The pace at which SOEs restructure is a fundamental determinant of economic growth, and initial public share offering (IPSOs) is strongly associated with enterprise restructuring. The economic effects are quite often very large, adding several percentage points to enterprise growth rates. IPSOs compelled enterprises to adapt their behaviour in order to survive and succeed in a new, liberalised market environment. The IPSOs will, in the short term, reduce the Government's public sector borrowing requirement (PSRB), but they must form an essential part of an incremental, long-term programme of promoting the widest possible parti- cipation by the public in the ownership of local industries.
This objective-wider public ownership-has implications not only for the scale of the programme but also for methods which will be adopted to secure such wider public participation. The objective of the exercise is to see the widest possible spread of private shareholding, so that the so-called public sector industries really do belong to the public, including in particular employee shareholding.
The reasons originally advanced for widespread SOEs were:
The improvement in industrial relations.
The promotion of full employment.
The gain in productivity from the removal of absentee ownership.
The efficient regulation of monopolies, which were in themselves considered superior to "wasteful competition."
The replacement of short-term profit maximisation by wider national and social priorities. There is no longer any need to labour the failure of the SOEs to achieve these objectives.
The SOEs, far from improving industrial relations, proved the source of the biggest threat to industrial peace, doubtless because of a combination of centralised union power and recourse to the bottomless public purse; providing immunity to bankruptcy, a consequence of the elimination of consumer choice. On full employment, while SOEs have enabled some industries to postpone job losses for a time, the resulting over-manning not only distorts economic production but has proved unsustainable, and eventual job losses consequently greater. As for short-termism versus national priorities, governments have no unique hotline into the future (see the breathtaking failure of Iscott).

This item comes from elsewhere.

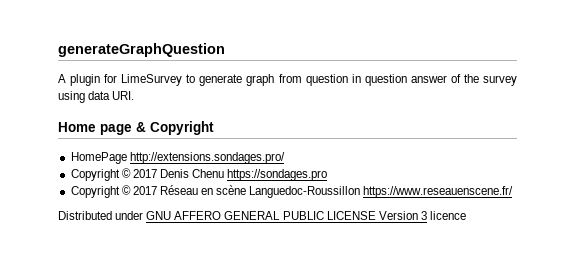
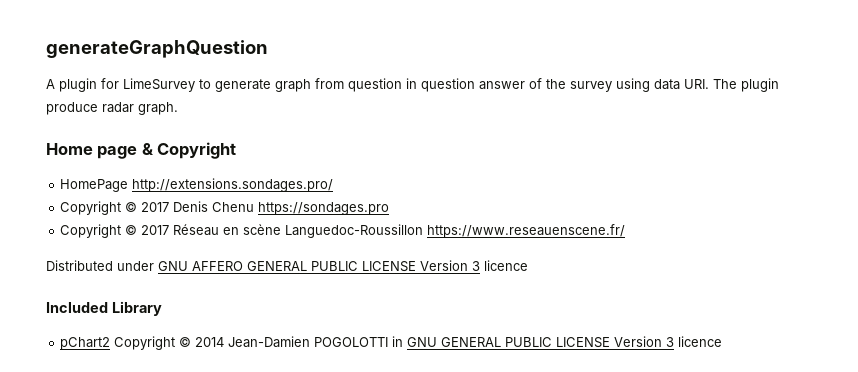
(135, 95) none -> [713,78,779,92] [46,102,178,115] The plugin produce radar graph.
(466, 215) none -> [46,301,162,316] [60,336,723,350] // Included Library // pChart2 Copyright © 2014 Jean-Damien POGOLOTTI in GNU GENERAL PUBLIC LICENSE Version 3 licence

The less obvious point is that governments do have more power in practice to influence the behaviour of the private sector by legislation (not least tax legislation) than they do that of the supposedly SOEs, which they perhaps only "symbolically" own. It took the Indian Government over 40 years to discover this simple truth. What is most damaging to the economic efficiency of SOEs is their inevitable "politicisation." The temptation to indulge in short-term interference in everything from prices to wages is almost irresistible. The effect on SOEs industry management is equally bad: accommodating government or placating pressure groups becomes more important than commercial results.
Finance Ministers in Trinidad have not presided, as they mistakenly believed, over the "economy." They are "running" a national racing pool. The role of the manager of a racing pool is to transfer money from losers to winners; they retain the difference. The Finance Ministers transfer money from winners (the oil and gas industries, general taxation) to losers (SOEs). They "borrow" the difference, called the public debt, on which interest must be paid. It is not an oil and gas economy; it is, de facto, a transfer economy.